Même si on ajoute au moins la moitié des régions de Zanzan (nord-Est) et de Dix-huit Montagnes, le taux de participation pour l’ensemble de ce bloc centre-nord n’excéderait pas 45%. Qui peut sérieusement imaginer que, au moment où, dans le département d’origine de Laurent Gbagbo, à Gagnoa, la population se mobilise avec un taux de participation de 87,36%, les gens du Nord eux, sèchent à ce point les urnes au moment où leur champion, Alassane Ouattara est enfin candidat pour la première fois ? Cet argument n’est pas du tout sérieux.
Est-il possible d’envisager que cette majoration du taux de participation avait concerné les régions du Sud ?
Impossible, sur le plan de la logique. Dans le Sud, Laurent Gbagbo avait des témoins dans chaque bureau de vote et il aurait pu contester une telle majoration avec des milliers de PV en guise de preuve. Or, il n’a brandi qu’un seul PV, celui de Bouaké, sujet à caution, sur lequel je me prononce dans le livre.
Quelle est l’originalité de votre livre par rapport aux autres ?
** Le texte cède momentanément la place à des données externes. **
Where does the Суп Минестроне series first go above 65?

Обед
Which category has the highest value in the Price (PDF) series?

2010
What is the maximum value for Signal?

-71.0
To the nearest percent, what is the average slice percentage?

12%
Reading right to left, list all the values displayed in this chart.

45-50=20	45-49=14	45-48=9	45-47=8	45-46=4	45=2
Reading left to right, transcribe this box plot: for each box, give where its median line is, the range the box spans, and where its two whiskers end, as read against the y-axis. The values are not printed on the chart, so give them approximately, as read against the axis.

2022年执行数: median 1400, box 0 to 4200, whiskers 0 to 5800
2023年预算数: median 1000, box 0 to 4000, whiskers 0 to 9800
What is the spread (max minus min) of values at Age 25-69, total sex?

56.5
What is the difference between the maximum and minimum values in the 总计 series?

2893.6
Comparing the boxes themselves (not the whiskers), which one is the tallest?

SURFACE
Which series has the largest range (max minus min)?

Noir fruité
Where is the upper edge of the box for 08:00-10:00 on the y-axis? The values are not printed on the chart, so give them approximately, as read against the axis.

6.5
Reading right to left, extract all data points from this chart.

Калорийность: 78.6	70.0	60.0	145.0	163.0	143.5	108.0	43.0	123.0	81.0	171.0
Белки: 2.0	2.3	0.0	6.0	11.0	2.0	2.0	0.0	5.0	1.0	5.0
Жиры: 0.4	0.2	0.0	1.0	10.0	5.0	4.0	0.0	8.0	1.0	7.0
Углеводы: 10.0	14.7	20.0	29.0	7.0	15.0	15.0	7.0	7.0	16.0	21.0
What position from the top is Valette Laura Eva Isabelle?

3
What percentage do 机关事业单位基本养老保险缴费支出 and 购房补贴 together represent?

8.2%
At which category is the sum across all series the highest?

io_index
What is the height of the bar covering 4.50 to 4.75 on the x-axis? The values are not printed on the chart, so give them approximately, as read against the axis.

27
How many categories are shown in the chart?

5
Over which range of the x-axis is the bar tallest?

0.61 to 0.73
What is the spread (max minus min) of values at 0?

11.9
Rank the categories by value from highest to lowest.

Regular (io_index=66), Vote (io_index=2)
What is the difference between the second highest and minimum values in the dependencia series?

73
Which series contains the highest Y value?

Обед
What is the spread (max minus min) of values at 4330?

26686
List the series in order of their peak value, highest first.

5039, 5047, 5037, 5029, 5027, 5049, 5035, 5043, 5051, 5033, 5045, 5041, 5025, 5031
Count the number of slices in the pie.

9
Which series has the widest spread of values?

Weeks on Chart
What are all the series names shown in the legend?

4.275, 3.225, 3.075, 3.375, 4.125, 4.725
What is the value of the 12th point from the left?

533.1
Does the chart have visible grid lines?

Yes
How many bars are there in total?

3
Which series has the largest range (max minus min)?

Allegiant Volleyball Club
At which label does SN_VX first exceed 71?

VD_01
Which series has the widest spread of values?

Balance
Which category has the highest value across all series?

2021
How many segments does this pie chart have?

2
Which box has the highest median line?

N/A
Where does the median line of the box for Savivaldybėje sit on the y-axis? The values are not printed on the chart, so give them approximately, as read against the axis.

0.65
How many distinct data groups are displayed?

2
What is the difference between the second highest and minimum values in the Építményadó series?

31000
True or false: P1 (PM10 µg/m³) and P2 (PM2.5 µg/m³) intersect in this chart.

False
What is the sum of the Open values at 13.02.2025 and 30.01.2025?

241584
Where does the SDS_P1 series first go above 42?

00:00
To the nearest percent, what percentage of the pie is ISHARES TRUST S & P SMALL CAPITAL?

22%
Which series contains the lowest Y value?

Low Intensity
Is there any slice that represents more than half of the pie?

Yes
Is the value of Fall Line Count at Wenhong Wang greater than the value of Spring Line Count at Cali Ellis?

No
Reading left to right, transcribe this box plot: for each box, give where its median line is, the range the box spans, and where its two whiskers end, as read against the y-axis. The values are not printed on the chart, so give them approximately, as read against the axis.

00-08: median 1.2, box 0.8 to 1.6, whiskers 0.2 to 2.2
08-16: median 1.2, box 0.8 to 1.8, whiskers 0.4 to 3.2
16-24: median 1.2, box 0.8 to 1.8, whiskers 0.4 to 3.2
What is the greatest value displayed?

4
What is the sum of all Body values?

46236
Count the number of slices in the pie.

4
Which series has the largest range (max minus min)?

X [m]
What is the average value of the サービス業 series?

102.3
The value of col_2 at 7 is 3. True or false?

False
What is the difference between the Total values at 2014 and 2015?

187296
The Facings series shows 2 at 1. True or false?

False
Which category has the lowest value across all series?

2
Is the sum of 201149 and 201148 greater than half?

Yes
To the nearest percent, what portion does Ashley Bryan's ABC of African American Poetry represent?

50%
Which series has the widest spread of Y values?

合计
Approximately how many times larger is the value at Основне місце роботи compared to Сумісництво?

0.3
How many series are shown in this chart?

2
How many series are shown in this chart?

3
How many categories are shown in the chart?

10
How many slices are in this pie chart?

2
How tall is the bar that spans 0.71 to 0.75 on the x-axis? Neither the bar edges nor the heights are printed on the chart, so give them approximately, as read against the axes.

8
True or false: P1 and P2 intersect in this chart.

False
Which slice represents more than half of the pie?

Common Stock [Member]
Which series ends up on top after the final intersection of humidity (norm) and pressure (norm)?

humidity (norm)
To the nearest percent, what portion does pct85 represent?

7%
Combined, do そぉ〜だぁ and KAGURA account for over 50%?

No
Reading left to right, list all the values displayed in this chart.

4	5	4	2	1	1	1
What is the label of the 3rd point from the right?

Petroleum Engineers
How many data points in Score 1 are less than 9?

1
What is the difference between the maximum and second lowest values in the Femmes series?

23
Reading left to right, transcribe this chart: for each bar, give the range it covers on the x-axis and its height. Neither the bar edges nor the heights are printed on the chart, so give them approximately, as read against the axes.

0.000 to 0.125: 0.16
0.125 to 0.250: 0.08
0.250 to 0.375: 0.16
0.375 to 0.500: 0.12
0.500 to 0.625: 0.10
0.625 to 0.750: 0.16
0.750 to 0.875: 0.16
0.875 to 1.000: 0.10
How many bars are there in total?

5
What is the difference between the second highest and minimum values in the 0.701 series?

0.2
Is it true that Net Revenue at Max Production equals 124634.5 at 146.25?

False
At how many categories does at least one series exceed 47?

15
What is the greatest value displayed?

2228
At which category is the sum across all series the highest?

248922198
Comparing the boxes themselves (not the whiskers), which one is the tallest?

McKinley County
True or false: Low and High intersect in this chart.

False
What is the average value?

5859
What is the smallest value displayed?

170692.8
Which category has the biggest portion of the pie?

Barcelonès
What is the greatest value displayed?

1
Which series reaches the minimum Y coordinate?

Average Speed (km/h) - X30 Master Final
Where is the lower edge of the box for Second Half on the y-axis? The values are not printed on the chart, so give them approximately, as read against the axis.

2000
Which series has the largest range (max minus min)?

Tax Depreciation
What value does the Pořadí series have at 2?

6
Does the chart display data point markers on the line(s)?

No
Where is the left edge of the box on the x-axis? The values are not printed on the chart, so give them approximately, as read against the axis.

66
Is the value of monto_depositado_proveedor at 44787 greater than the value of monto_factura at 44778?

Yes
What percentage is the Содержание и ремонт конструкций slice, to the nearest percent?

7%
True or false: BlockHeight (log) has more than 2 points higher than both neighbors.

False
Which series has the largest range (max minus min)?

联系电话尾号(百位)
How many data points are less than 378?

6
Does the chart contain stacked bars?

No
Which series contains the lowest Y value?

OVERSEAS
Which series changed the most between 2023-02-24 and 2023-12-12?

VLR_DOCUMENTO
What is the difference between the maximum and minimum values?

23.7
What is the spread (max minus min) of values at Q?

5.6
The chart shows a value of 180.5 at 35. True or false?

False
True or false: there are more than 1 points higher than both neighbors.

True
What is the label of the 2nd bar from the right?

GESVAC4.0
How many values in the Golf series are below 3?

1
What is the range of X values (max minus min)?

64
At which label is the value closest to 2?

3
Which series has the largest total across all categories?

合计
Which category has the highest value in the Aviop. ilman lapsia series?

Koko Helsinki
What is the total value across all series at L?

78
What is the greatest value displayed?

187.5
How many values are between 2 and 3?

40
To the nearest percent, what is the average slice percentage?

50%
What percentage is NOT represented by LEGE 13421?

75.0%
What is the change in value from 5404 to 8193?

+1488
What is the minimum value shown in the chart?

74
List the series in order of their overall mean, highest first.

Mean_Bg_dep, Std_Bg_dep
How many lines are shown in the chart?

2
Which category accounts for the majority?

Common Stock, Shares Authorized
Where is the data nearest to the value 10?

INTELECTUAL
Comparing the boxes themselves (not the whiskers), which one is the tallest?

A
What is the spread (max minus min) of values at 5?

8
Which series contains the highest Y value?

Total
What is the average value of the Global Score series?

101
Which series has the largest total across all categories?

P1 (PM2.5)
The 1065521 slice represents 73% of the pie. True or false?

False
L’originalité de mon livre tient à deux faits. Premièrement, je replace la crise ivoirienne dans son contexte historique, ce qui a l’avantage de permettre au lecteur de s’immerger dans l’histoire récente de la Côte d’Ivoire. Il comprend comment un pays tranquille a évolué depuis la colonisation jusqu’à l’indépendance, comment il a construit sa prospérité grâce à un homme de vision qu’était le président Houphouët-Boigny, et comment il est descendu aux enfers suite à la néfaste politique de l’ivoirité qui a engendré la discrimination, l’exclusion, la persécution ethnique et religieuse, la haine etc.
Le lecteur réalise alors que la guerre qu’a connue la Côte d’Ivoire est la conséquence des actions menées par les Ivoiriens eux-mêmes. Il faut donc chercher les causes de nos malheurs en nous-mêmes, au lieu d’accuser toujours les autres. Deuxièmement, j’ai réalisé un intéressant travail de mathématique électorale qui permet de trancher de façon incontestable sur le vainqueur de l’élection de façon parfaitement cohérente et simple qui permet au lecteur de comprendre. Troisièmement, ce livre contient une analyse particulièrement intéressante sur le volet juridique qui analyse le rapport entre le Droit interne ivoirien et le droit international, la question de la certification des élections par l’ONU ainsi que la jurisprudence onusienne en cette matière.
Comment peut-on se procurer votre livre en Europe et en Afrique ?
En France, il peut être commandé sur le site des éditions Jets d’Encre, chez Fnac et se trouve dans de nombreuses librairies. Ailleurs en Europe, il est disponible chez amazon France, Belgique, Grande Bretagne, Pays Bas, Allemagne etc. Tout le monde, en Afrique ou ailleurs, peut passer sa commande, directement chez l’éditeur ou sur Amazon. En Côte d’ivoire, tous ceux qui sont intéressés doivent contacter la Librairie de France.